Type 2 Iodothyronine Deiodinase Activity Is Required for Rapid Stimulation of PI3K by Thyroxine in Human Umbilical Vein Endothelial Cells

• Published in: Endocrinology (Philadelphia) Vol. 156; no. 11; pp. 4312 - 4324
• Main Authors: Aoki, Tomoyuki, Tsunekawa, Katsuhiko, Araki, Osamu, Ogiwara, Takayuki, Nara, Makoto, Sumino, Hiroyuki, Kimura, Takao, Murakami, Masami
• Format: Journal Article
• Language: English
• Published: United States Endocrine Society 01.11.2015
• Subjects: Cell Movement - drug effects; Cells, Cultured; Human Umbilical Vein Endothelial Cells - drug effects; Human Umbilical Vein Endothelial Cells - metabolism; Humans; Iodide Peroxidase - metabolism; Iodothyronine Deiodinase Type II; Original Research; Phosphatidylinositol 3-Kinases - metabolism; Phosphorylation - drug effects; Proto-Oncogene Proteins c-akt - metabolism; rac1 GTP-Binding Protein - metabolism; RNA, Small Interfering; Signal Transduction - drug effects; Thyroid Hormone Receptors alpha - genetics; Thyroid Hormone Receptors alpha - metabolism; Thyroxine - pharmacology; Triiodothyronine - pharmacology
• ISSN: 0013-7227; 1945-7170
• DOI: 10.1210/en.2014-1988

Thyroid hormones (THs) exert a number of physiological effects on the cardiovascular system. Some of the nongenomic actions of T3 are achieved by cross coupling the TH receptor (TR) with the phosphatidylinositol 3-kinase (PI3K)/protein kinase Akt (Akt) pathway.

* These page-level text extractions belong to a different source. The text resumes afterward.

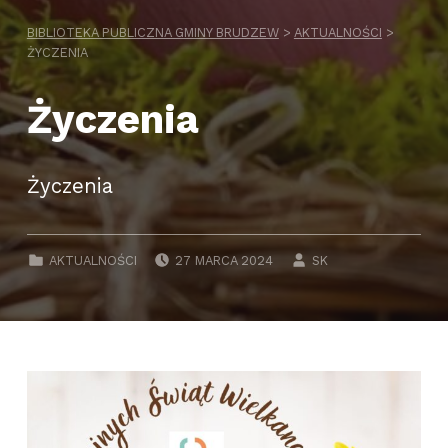
BIBLIOTEKA PUBLICZNA GMINY BRUDZEW
>
AKTUALNOŚCI
>
ŻYCZENIA
Życzenia
Życzenia
NAPISANY DNIA:
WRITTEN BY:
CATEGORIZED IN:
AKTUALNOŚCI
27 MARCA 2024
SK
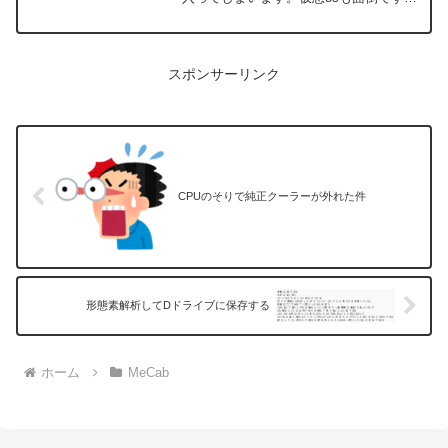
し、もう少し手軽にwindowsで実験環境
をつくりたい！でもAnacondaはそんなに
使わない。といったわけで、pipで環境作
りをしてみました。
スポンサーリンク
CPUのそりで純正クーラーが外れた件
形態素解析してDドライブに保存する
ホーム
MeCab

We observed that both T3 and T4 rapidly stimulated Akt phosphorylation and Ras-related C3 botulinum toxin substrate 1 (Rac1) activation, which resulted in cell migration, in a PI3K-dependent manner in human umbilical vein endothelial cells (HUVECs). We identified the expression of type 2 iodothyronine deiodinase (D2), which converts T4 to T3, and TRα1 in HUVECs. D2 activity was significantly stimulated by (Bu)2cAMP in HUVECs. The blockade of D2 activity through transfection of small interfering RNA (siRNA) specific to D2 as well as by addition of iopanoic acid, a potent D2 inhibitor, abolished Akt phosphorylation, Rac activation, and cell migration induced by T4 but not by T3. The inhibition of TRα1 expression by the transfection of siRNA for TRα1 canceled Akt phosphorylation, Rac activation, and cell migration induced by T3 and T4. These findings suggest that conversion of T4 to T3 by D2 is required for TRα1/PI3K-mediated nongenomic actions of T4 in HUVECs, including stimulation of Akt phosphorylation and Rac activation, which result in cell migration.